No dia anterior aos festejos do Dois de Julho, a Prefeitura avisou fiscalizaria e multaria, caso constatasse qualquer publicidade irregular ao longo do cortejo, o que inclui os famosos balões, faixas, placas e painéis publicitários. Segundo o diretor de fiscalização da Secretaria Municipal de Desenvolvimento e Urbanismo (Sedur), Átila Brandão Júnior, a intenção seria “deixar a plástica e a estética do desfile mais prazerosas e mais atrativas”, já que em 2016, 256 peças irregulares foram apreendidas. Ainda de acordo com a Prefeitura, a proibição tem como base o decreto 12.642/2000, que versa sobre o ordenamento da publicidade na paisagem do Município.

Irreverência no protesto contra a corrupção- Foto: Margarida Neide/A Tarde
Irreverência no protesto contra a corrupção- Foto: Margarida Neide/A Tarde

Mas nem mesmo a proibição ameaçou o caráter político da festa.

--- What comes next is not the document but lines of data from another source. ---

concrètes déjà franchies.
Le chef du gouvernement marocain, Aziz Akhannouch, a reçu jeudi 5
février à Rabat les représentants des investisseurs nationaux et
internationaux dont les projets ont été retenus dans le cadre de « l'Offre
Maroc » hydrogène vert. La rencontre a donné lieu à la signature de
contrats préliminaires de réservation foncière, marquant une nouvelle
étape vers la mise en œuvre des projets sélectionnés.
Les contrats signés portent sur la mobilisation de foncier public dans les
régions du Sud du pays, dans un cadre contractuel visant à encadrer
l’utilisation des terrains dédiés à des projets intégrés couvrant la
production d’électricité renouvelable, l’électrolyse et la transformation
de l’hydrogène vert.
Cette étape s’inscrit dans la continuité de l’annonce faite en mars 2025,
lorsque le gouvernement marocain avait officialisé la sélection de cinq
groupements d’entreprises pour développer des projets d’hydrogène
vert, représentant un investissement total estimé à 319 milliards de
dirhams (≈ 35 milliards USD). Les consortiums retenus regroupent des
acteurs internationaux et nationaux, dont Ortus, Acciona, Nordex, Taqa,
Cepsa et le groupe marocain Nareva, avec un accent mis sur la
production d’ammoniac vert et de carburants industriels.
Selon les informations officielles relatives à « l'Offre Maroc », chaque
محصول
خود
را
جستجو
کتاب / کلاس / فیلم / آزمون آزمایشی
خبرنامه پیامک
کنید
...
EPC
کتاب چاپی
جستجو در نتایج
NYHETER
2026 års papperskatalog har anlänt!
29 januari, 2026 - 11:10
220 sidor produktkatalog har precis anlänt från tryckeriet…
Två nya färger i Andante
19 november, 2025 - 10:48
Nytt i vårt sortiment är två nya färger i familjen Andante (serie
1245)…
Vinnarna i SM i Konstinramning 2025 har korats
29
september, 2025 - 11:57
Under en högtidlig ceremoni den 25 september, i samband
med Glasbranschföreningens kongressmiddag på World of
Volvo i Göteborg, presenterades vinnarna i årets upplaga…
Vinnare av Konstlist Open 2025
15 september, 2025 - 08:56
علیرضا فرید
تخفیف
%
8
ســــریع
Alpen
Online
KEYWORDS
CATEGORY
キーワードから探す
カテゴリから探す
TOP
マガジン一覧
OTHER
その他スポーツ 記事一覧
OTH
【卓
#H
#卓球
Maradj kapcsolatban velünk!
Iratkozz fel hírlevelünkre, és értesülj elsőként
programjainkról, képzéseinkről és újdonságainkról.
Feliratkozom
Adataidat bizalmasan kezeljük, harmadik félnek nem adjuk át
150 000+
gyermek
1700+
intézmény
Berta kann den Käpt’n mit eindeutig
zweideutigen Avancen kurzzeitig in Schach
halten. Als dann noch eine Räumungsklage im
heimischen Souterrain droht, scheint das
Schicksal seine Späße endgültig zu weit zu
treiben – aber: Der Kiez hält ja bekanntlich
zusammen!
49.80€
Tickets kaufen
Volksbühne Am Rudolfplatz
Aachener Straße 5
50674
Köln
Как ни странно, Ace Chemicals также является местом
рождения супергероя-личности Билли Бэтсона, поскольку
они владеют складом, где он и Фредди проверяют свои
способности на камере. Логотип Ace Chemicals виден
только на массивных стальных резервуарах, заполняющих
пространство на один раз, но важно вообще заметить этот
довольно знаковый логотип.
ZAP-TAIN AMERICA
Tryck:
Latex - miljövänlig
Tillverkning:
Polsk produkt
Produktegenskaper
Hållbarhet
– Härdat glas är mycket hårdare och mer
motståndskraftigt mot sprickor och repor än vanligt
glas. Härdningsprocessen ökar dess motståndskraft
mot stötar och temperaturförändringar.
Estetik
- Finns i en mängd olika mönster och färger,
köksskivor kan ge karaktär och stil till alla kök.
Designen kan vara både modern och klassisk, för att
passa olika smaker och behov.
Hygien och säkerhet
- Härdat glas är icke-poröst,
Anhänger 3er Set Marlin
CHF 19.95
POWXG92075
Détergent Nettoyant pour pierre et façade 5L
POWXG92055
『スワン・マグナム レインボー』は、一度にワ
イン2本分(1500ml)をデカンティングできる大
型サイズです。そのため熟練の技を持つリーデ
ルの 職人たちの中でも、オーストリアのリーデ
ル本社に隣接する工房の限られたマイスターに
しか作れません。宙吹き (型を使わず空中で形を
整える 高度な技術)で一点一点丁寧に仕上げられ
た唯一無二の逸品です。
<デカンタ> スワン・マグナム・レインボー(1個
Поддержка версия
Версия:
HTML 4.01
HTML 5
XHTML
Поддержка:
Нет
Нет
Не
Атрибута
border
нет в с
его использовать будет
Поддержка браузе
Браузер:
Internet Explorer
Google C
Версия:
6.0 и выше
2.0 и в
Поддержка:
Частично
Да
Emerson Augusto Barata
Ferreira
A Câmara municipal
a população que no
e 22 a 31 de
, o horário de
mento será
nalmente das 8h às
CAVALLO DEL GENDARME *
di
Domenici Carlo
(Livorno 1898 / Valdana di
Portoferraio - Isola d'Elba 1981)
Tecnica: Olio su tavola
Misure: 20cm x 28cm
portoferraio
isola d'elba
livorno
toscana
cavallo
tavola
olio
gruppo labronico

Alguns manifestantes vestiram camisetas e levaram cartazes, pirulitos e faixas, para pedir novas eleições e protestar contra os projetos de reformas trabalhistas e da previdência. Outros, exibiam frases de apoio ao juiz Sérgio Moro, às investigações da operação Lava Jato conduzida pela Polícia Federal. Um dos manifestantes recorreu à irreverência para mostrar toda a sua indignação com o cenário político do país: carregou para o desfile uma mala decorada com notas de dinheiro, em alusão ao ex-deputado Rocha Loures, que aparece em um vídeo com uma mala que teria a quantia de R$ 500 mil.